After his return, Brudno initially displayed relief and optimism, but within weeks he began to experience severe depression. He struggled to adjust to civilian life after nearly eight years of captivity and was deeply affected by the time lost during his imprisonment. Those close to him observed significant emotional changes, and he reported feelings of isolation and difficulty reintegrating into family life. Despite seeking psychiatric treatment, his mental health continued to deteriorate. On June 3, 1973, approximately four months after his repatriation and a day before his 33rd birthday, Brudno died by suicide at his wife's family home in Harrison, New York. He was buried at Arlington National Cemetery.

==Awards and honors==
His decorations include:

United States Air Force Pilot Badge
Silver Star with bronze oak leaf cluster
| Legion of Merit | Distinguished Flying Cross with Valor device | Bronze Star Medal with Valor device and bronze oak leaf cluster |
| Purple Heart with bronze oak leaf cluster | Air Medal | Air Force Presidential Unit Citation |
| Prisoner of War Medal | National Defense Service Medal | Vietnam Service Medal with three silver campaign stars |
| Air Force Longevity Service Award with bronze oak leaf cluster | Republic of Vietnam Gallantry Cross Unit Citation | Vietnam Campaign Medal |

===Vietnam Veterans Memorial inclusion===
At the time, his suicide was classified as unrelated to combat wounds, resulting in his exclusion from the Vietnam Veterans Memorial.

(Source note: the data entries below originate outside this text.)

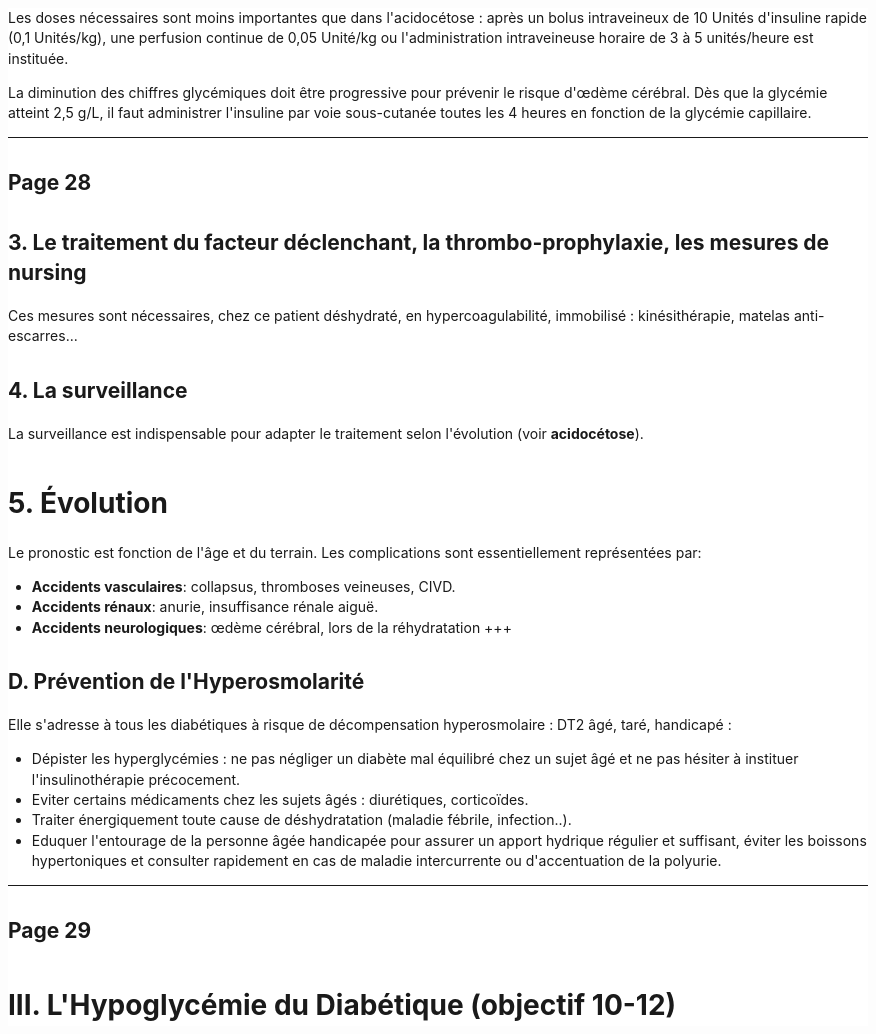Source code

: Les doses nécessaires sont moins importantes que dans l'acidocétose : après un bolus intraveineux de 10 Unités d'insuline rapide (0,1 Unités/kg), une perfusion continue de 0,05 Unité/kg ou l'administration intraveineuse horaire de 3 à 5 unités/heure est instituée.

La diminution des chiffres glycémiques doit être progressive pour prévenir le risque d'œdème cérébral. Dès que la glycémie atteint 2,5 g/L, il faut administrer l'insuline par voie sous-cutanée toutes les 4 heures en fonction de la glycémie capillaire.

---

## Page 28

## 3. Le traitement du facteur déclenchant, la thrombo-prophylaxie, les mesures de nursing

Ces mesures sont nécessaires, chez ce patient déshydraté, en hypercoagulabilité, immobilisé : kinésithérapie, matelas anti-escarres...

## 4. La surveillance

La surveillance est indispensable pour adapter le traitement selon l'évolution (voir **acidocétose**).

# 5. Évolution

Le pronostic est fonction de l'âge et du terrain. Les complications sont essentiellement représentées par:

- **Accidents vasculaires**: collapsus, thromboses veineuses, CIVD.
- **Accidents rénaux**: anurie, insuffisance rénale aiguë.
- **Accidents neurologiques**: œdème cérébral, lors de la réhydratation +++

## D. Prévention de l'Hyperosmolarité

Elle s'adresse à tous les diabétiques à risque de décompensation hyperosmolaire : DT2 âgé, taré, handicapé :

- Dépister les hyperglycémies : ne pas négliger un diabète mal équilibré chez un sujet âgé et ne pas hésiter à instituer l'insulinothérapie précocement.
- Eviter certains médicaments chez les sujets âgés : diurétiques, corticoïdes.
- Traiter énergiquement toute cause de déshydratation (maladie fébrile, infection..).
- Eduquer l'entourage de la personne âgée handicapée pour assurer un apport hydrique régulier et suffisant, éviter les boissons hypertoniques et consulter rapidement en cas de maladie intercurrente ou d'accentuation de la polyurie.

---

## Page 29

# III. L'Hypoglycémie du Diabétique (objectif 10-12)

Under the memorial's original criteria, only servicemembers killed in Vietnam or those who later died from physical wounds sustained in the war were eligible for inclusion. Decades later, Brudno's family, led by his brother Robert Brudno, advocated for his inclusion, arguing that his death was the direct result of the psychological and physical wounds he suffered as a prisoner. The case prompted debate within the Vietnam Veterans Memorial Fund. Jan C. Scruggs, then president of the fund, initially expressed concern that including Brudno could set a precedent for adding the names of other veterans who died by suicide after the war. Following an Air Force recommendation and review of Brudno's case, the U.S. Department of Defense officially approved the addition of his name to the memorial in 2004, ruling that his 1973 suicide was a direct result of wartime injuries. The Pentagon emphasized that Brudno's case was unique and should not be interpreted as a precedent for broadly including postwar suicides. Brudno's inclusion in the memorial occurred alongside six other names, at a ceremony planned on Memorial Day.